Question

As per this diagram, a point charge +q is placed at the origin O. Work done in taking another point charge -Q from the point A [co-ordinates (0, a)] to another point B [co-ordinates (a, 0)] along the straight path AB is :

• A. zero
• B. $\frac{-qQ}{4\pi\epsilon_0}\frac{1}{a^2}\sqrt{2}a$
• C. $\frac{qQ}{4\pi\epsilon_0}\frac{1}{a^2}\frac{a}{\sqrt{2}}$
• D. $(\frac{qQ}{4\pi\epsilon_0}\frac{1}{a^2})\sqrt{2}a$

Answer 1

Answer: (A)

zero

Answer 2

The work done in moving a charge in an electrostatic field is path-independent and depends only on the initial and final points. The work done by an external agent is given by $W_{ext} = q_{test} (V_B - V_A)$.

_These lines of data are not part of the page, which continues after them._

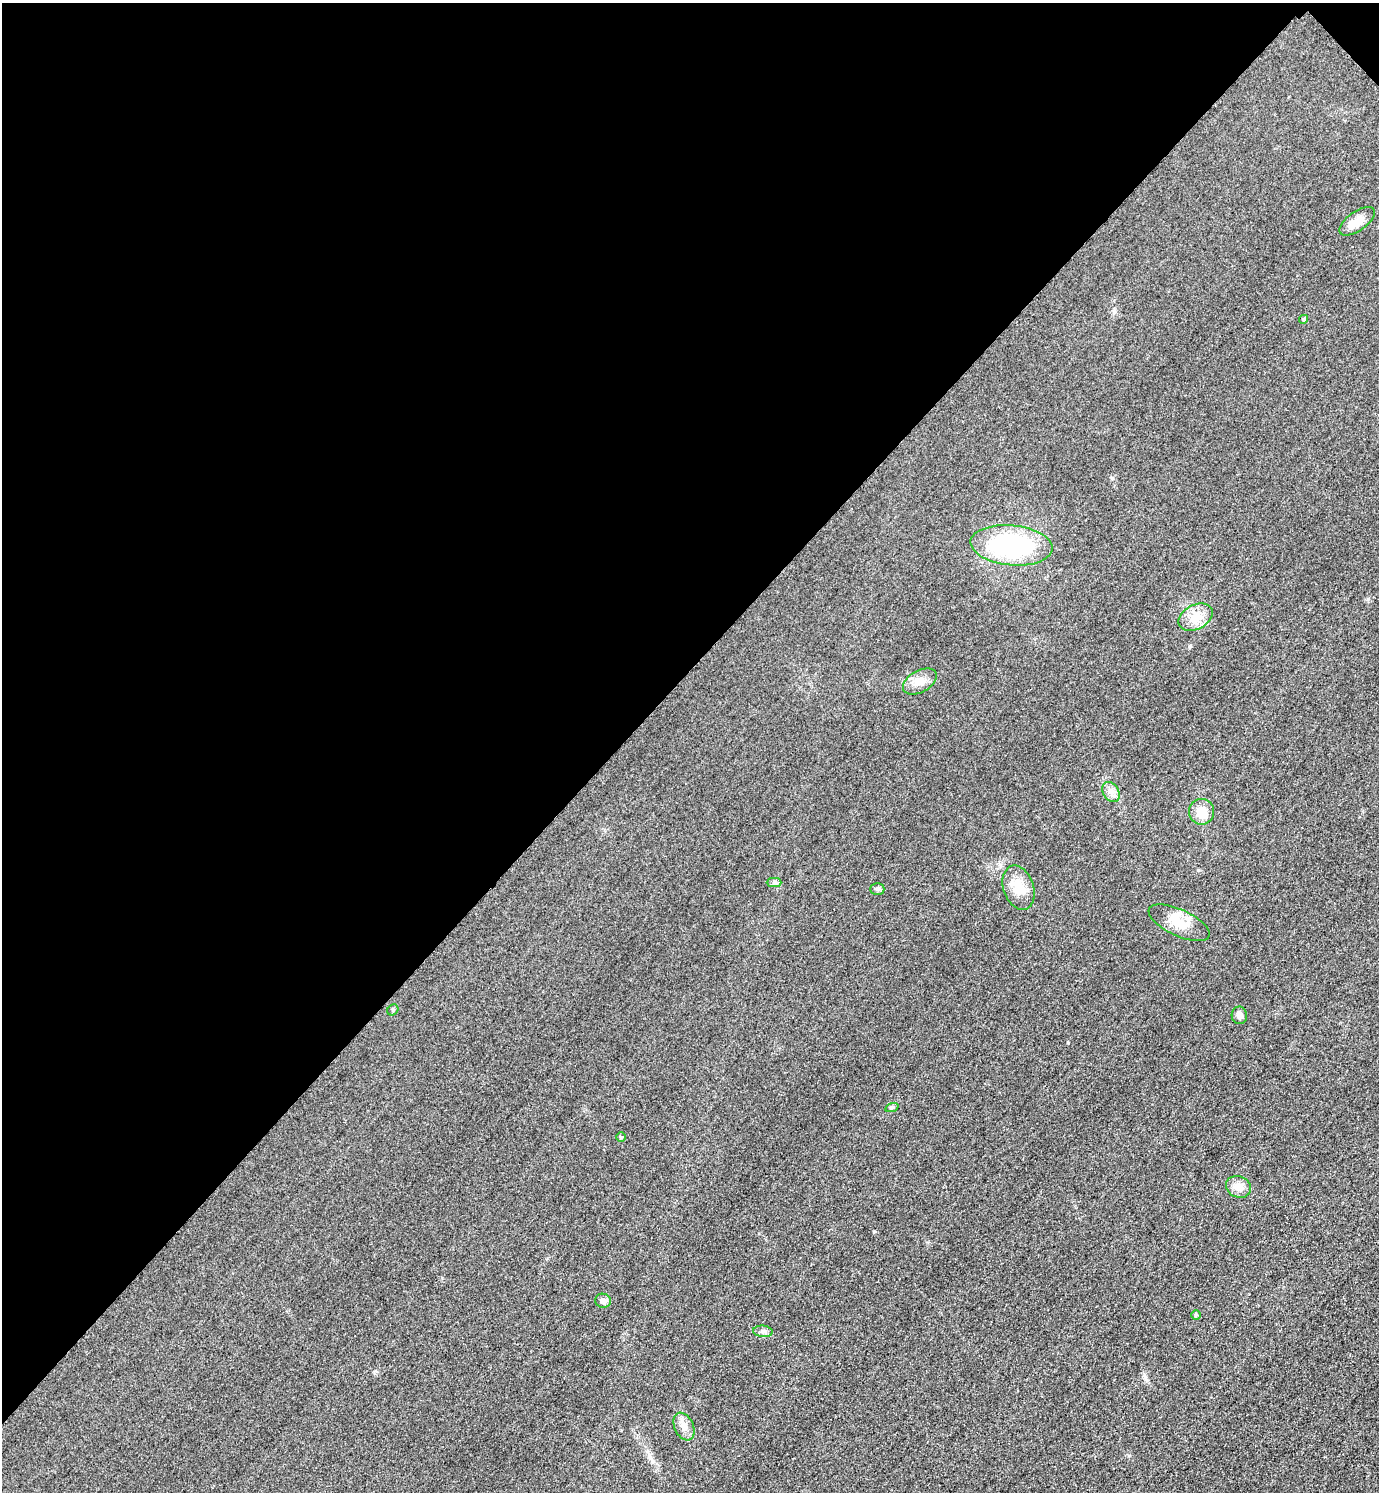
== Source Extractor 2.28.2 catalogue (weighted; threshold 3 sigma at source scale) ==
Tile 2 of 4 x 4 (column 2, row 1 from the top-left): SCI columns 1704-3080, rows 4500-5989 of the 6019 x 6019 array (HDU 1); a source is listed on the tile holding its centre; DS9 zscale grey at full resolution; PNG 1381 x 1494 px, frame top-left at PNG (2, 3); each listed source drawn as its Kron ellipse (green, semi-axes under 4 px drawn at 4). Shown black and unused: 45% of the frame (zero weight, under 3 of 4 exposures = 3% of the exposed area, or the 3 px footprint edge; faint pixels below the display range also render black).
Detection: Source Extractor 2.28.2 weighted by HDU 2 'WHT'; one run over the whole footprint, this tile lists its part. Background 0.0756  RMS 0.017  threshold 0.0773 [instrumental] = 3 sigma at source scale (4.5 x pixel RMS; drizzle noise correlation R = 1.50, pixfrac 1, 0.05/0.05 arcsec/px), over >= 5 px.
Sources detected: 20; all 20 listed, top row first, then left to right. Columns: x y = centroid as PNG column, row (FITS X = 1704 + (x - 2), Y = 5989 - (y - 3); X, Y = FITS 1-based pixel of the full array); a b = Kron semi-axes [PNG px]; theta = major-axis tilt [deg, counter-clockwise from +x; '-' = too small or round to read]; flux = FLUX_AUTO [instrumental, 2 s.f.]
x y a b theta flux
1357 221 20 9 35 26
1304 319 4 4 - 2.8
1011 545 41 20 -5 230
1195 617 18 12 29 24
920 681 18 11 29 17
1111 792 11 7 -59 9
1201 812 13 12 - 22
774 883 7 4 0 3.9
1019 888 23 15 -71 31
877 889 7 6 - 3.6
1179 923 33 13 -25 37
393 1010 6 5 - 2.4
1239 1015 9 7 -87 8.1
892 1107 7 4 19 2.6
621 1137 4 4 - 1.7
1238 1187 13 10 -24 14
603 1301 8 7 - 7.5
1196 1315 5 5 - 2.3
763 1331 10 5 -5 5.2
684 1426 15 9 -66 13
Unlisted compact peaks at least as high as the median listed source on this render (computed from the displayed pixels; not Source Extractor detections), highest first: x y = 1068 1043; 1190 646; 1368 599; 1129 1455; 1198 870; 1112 478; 375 1371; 652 1461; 1145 1377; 927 1242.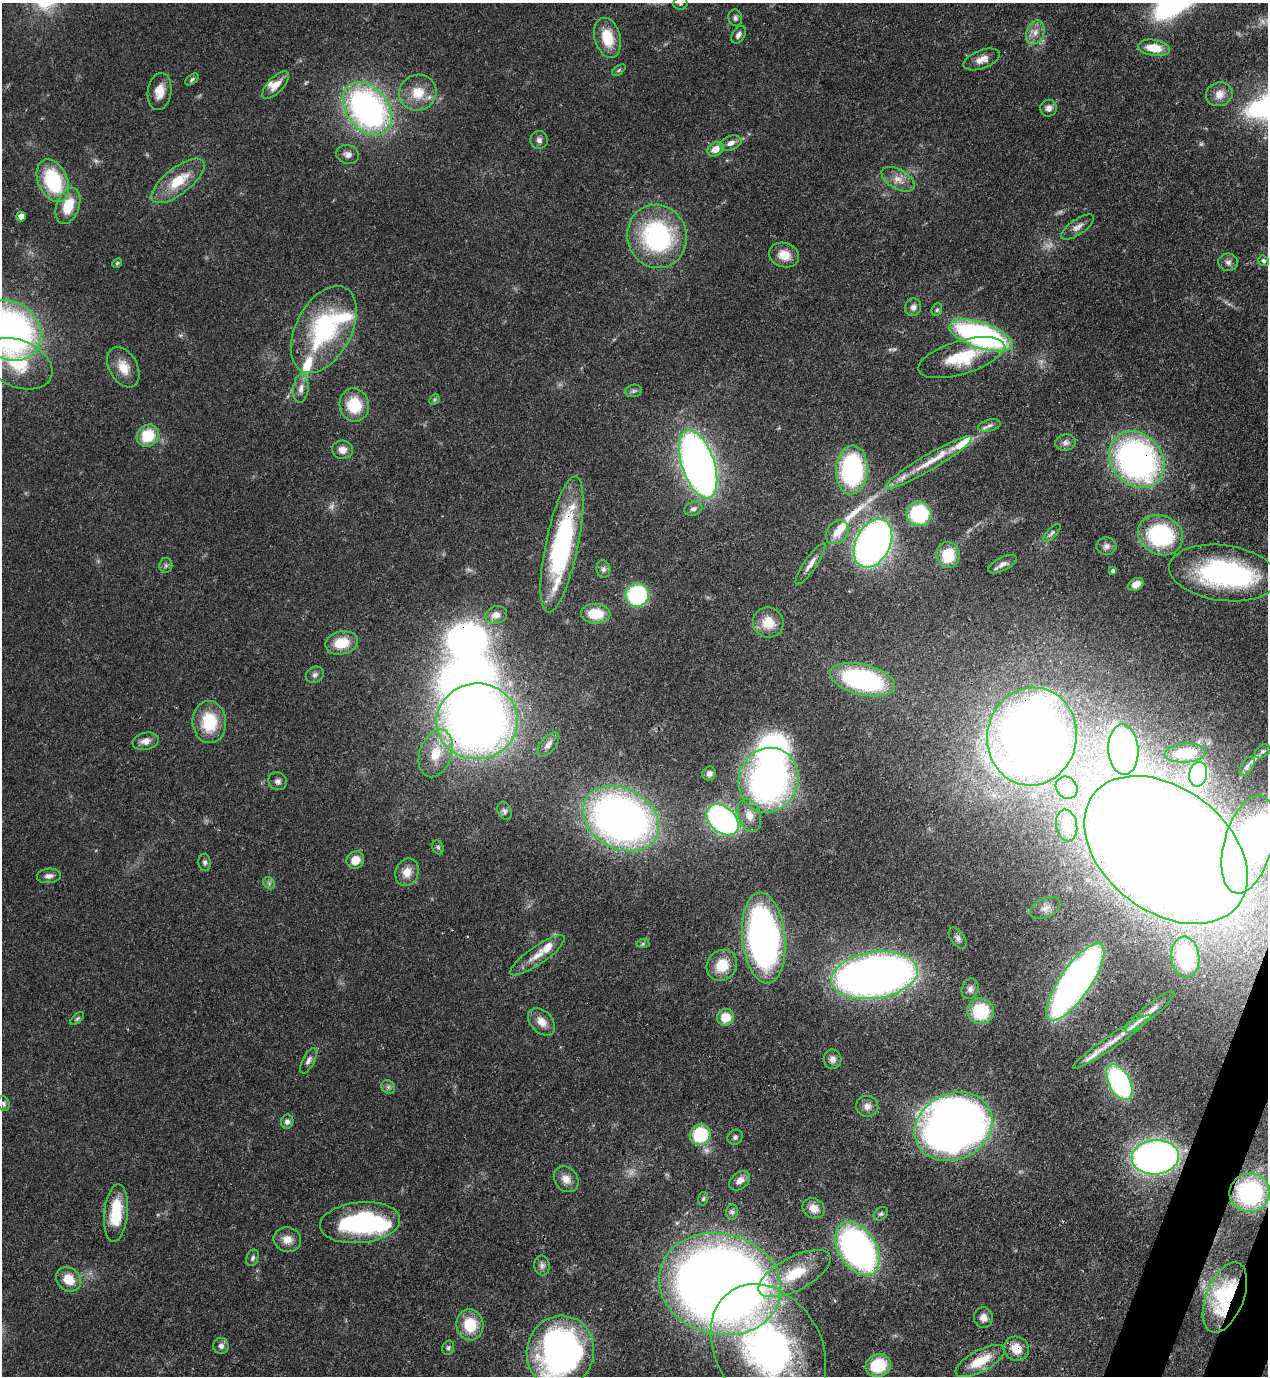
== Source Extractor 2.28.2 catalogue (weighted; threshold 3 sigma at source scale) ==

The distance of point A (0, a) from the origin (0, 0) is $r_A = \sqrt{(0-0)^2 + (a-0)^2} = a$. The distance of point B (a, 0) from the origin (0, 0) is $r_B = \sqrt{(a-0)^2 + (0-0)^2} = a$.

The electric potential at a distance $r$ from a point charge $q'$ is $V = \frac{1}{4\pi\epsilon_0} \frac{q'}{r}$. The potential at A due to +q at the origin is $V_A = \frac{1}{4\pi\epsilon_0} \frac{q}{a}$. The potential at B due to +q at the origin is $V_B = \frac{1}{4\pi\epsilon_0} \frac{q}{a}$.

Since $V_A = V_B$, the potential difference $V_B - V_A = 0$. The work done in moving charge -Q from A to B is $W_{ext} = (-Q)(V_B - V_A) = (-Q)(0) = 0$.